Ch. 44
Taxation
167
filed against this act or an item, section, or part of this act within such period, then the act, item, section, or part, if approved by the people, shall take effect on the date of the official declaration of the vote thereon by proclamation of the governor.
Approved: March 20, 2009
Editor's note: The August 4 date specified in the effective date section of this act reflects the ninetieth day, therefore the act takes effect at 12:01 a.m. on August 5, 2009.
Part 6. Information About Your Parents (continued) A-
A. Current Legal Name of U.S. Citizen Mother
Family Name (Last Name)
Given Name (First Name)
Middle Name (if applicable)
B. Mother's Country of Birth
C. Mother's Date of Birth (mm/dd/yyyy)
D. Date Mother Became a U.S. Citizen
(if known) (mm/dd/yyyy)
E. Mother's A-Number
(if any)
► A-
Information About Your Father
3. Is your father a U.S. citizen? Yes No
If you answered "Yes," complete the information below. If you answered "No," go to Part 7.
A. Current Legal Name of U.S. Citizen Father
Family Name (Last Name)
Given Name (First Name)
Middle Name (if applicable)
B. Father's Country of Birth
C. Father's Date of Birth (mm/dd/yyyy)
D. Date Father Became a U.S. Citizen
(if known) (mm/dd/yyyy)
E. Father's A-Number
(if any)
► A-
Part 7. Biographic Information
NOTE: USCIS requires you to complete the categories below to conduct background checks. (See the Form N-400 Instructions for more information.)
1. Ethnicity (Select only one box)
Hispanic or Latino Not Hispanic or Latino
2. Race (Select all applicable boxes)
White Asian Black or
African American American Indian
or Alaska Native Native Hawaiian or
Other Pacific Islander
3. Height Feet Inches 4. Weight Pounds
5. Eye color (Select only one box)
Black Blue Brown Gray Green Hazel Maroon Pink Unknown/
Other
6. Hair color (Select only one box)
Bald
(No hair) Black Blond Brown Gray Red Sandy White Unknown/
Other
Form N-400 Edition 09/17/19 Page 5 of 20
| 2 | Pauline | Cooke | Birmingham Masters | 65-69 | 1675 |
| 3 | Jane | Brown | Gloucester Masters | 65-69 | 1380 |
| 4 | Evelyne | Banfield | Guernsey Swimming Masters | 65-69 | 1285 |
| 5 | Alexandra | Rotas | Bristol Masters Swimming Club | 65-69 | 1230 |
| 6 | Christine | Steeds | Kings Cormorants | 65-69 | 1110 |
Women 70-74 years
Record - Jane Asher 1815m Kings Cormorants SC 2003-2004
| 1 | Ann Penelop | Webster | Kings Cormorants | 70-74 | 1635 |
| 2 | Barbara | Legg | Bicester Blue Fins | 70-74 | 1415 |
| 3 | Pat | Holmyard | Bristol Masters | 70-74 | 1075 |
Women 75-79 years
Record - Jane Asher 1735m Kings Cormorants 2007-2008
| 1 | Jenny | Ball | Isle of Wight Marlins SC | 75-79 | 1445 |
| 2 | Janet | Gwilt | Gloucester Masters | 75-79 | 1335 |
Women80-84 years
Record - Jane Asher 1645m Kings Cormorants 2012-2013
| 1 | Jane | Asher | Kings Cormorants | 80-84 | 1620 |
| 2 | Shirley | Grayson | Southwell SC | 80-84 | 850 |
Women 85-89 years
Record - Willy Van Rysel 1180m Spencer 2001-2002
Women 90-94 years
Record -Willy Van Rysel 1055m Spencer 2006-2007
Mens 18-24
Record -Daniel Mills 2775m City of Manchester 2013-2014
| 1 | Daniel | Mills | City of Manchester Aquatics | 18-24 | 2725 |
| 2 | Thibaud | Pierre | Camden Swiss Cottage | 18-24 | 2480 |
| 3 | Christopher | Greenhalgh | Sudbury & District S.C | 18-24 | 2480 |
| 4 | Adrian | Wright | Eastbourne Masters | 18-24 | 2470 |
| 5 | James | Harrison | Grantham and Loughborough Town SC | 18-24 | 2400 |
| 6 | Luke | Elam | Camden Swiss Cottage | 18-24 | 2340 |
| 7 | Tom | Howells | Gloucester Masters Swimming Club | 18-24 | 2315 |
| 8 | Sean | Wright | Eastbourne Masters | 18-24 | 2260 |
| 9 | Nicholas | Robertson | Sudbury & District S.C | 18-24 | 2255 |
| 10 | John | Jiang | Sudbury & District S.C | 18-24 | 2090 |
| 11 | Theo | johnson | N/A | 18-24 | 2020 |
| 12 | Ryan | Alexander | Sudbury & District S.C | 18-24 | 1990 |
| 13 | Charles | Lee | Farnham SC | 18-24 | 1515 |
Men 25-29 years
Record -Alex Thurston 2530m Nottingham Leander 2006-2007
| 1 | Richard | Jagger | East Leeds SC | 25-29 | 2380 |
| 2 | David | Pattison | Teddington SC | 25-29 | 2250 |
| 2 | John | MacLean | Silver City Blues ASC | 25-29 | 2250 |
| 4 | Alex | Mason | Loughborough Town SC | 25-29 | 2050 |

- - - -

• _WHAT IS REQUIRED_:
Find the lines above that contain the word "Black" and copy each one.

• _ANSWER TO THE EXERCISE_:
White Asian Black or
Black Blue Brown Gray Green Hazel Maroon Pink Unknown/
(No hair) Black Blond Brown Gray Red Sandy White Unknown/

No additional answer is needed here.